[PATCH] arm64: mte: avoid clearing PSTATE.TCO on entry unless necessary

Mark Rutland mark.rutland at arm.com
Mon Nov 8 03:01:39 PST 2021


On Fri, Nov 05, 2021 at 01:18:38PM -0700, Peter Collingbourne wrote:
> On Thu, Oct 7, 2021 at 3:20 AM Mark Rutland <mark.rutland at arm.com> wrote:
> >
> > On Tue, Oct 05, 2021 at 12:08:58PM -0700, Peter Collingbourne wrote:
> > > On Tue, Oct 5, 2021 at 9:46 AM Catalin Marinas <catalin.marinas at arm.com> wrote:
> > > > On Wed, Sep 29, 2021 at 12:45:24PM -0700, Peter Collingbourne wrote:
> > > > > diff --git a/arch/arm64/kernel/entry.S b/arch/arm64/kernel/entry.S
> > > > > index 2f69ae43941d..85ead6bbb38e 100644
> > > > > --- a/arch/arm64/kernel/entry.S
> > > > > +++ b/arch/arm64/kernel/entry.S
> > > > > @@ -269,7 +269,28 @@ alternative_else_nop_endif
> > > > >       .else
> > > > >       add     x21, sp, #PT_REGS_SIZE
> > > > >       get_current_task tsk
> > > > > +     ldr     x0, [tsk, THREAD_SCTLR_USER]
> > > > >       .endif /* \el == 0 */
> > > > > +
> > > > > +     /*
> > > > > +      * Re-enable tag checking (TCO set on exception entry).
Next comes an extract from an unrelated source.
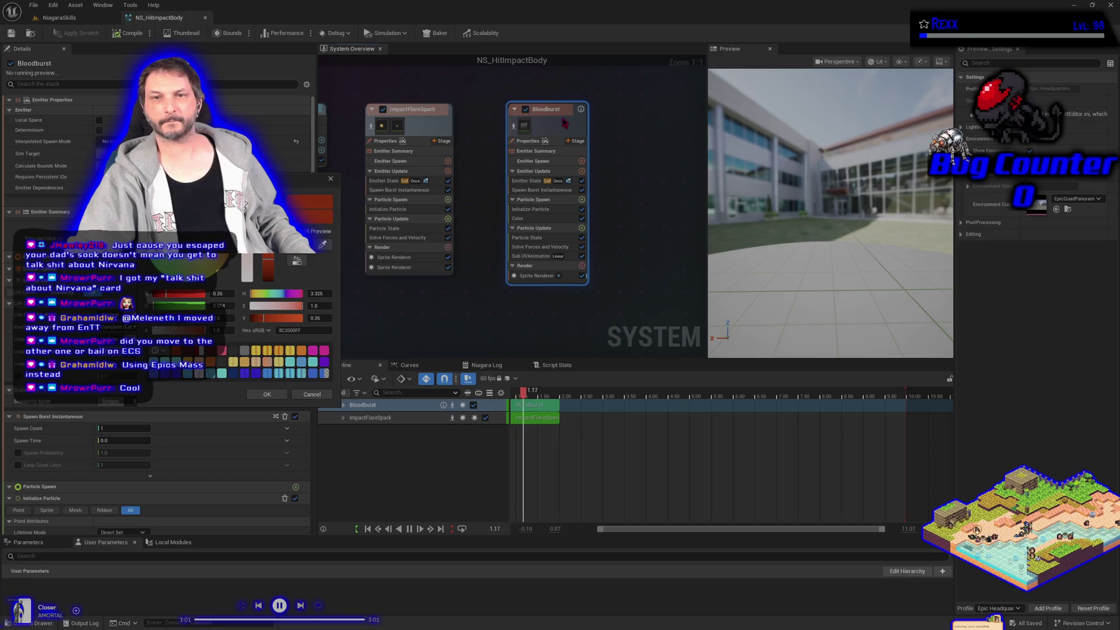
{"action": "left_click", "coordinate": [528, 218]}
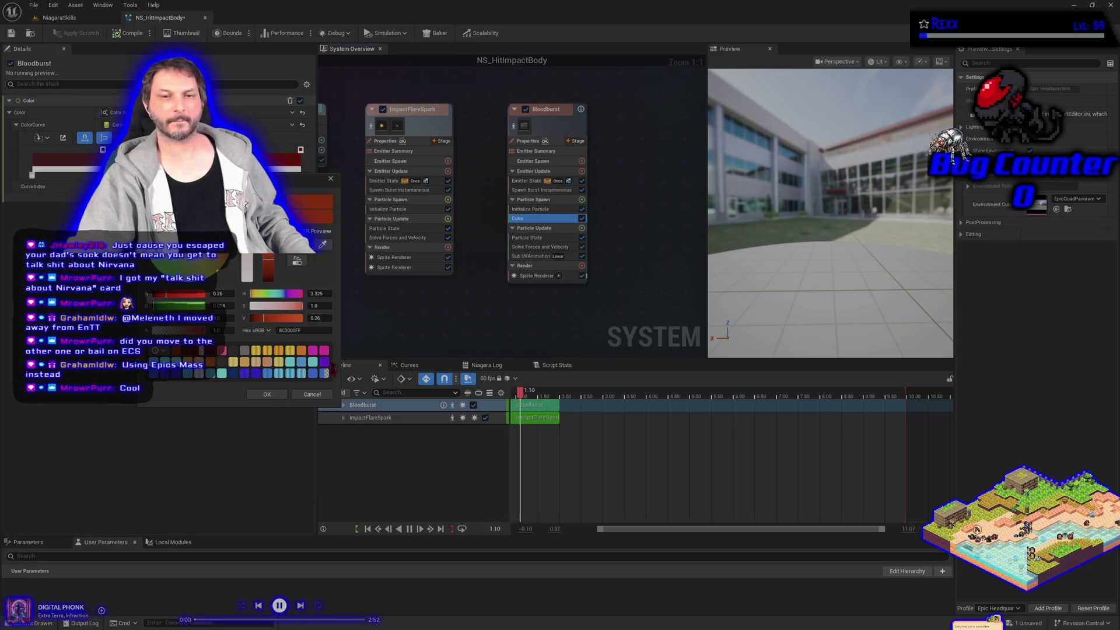
{"action": "left_click", "coordinate": [312, 394]}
This is only
> > > > > +      * necessary if MTE is enabled in either the kernel or the userspace
> > > > > +      * task in synchronous mode. With MTE disabled in the kernel and
> > > > > +      * disabled or asynchronous in userspace, tag check faults (including in
> > > > > +      * uaccesses) are not reported, therefore there is no need to re-enable
> > > > > +      * checking. This is beneficial on microarchitectures where re-enabling
> > > > > +      * TCO is expensive.
> > > > > +      */
> > > > > +#ifdef CONFIG_ARM64_MTE
> > > > > +alternative_cb       kasan_hw_tags_enable
> > > > > +     tbz     x0, #SCTLR_EL1_TCF0_SHIFT, 1f
> > > > > +alternative_cb_end
> > > > > +alternative_if ARM64_MTE
> > > > > +     SET_PSTATE_TCO(0)
> > > > > +alternative_else_nop_endif
> > > > > +1:
> > > > > +#endif
> > > >
> > > > I think we can get here from an interrupt as well. Can we guarantee that
> > > > the sctlr_user is valid? We are not always in a user process context.
> > >
> > > Looking through the code in entry.S carefully it doesn't appear that
> > > the tsk pointer is ever used when taking an exception from EL1. The
> > > last user appears to have been removed in commit 3d2403fd10a1 ("arm64:
> > > uaccess: remove set_fs()"). I just did a quick boot test on a couple
> > > of platforms and things seem to work without the "get_current_task
> > > tsk" line.
> > >
> > > So I can't be confident that tsk points to a valid task, but at least
> > > it looks like it was the case prior to that commit.
> 
> The EL1 entries unconditionally call enter_from_kernel_mode() which
> (at least in some configurations) unconditionally accesses current, so
> I'm reasonably confident that we have a valid current pointer here.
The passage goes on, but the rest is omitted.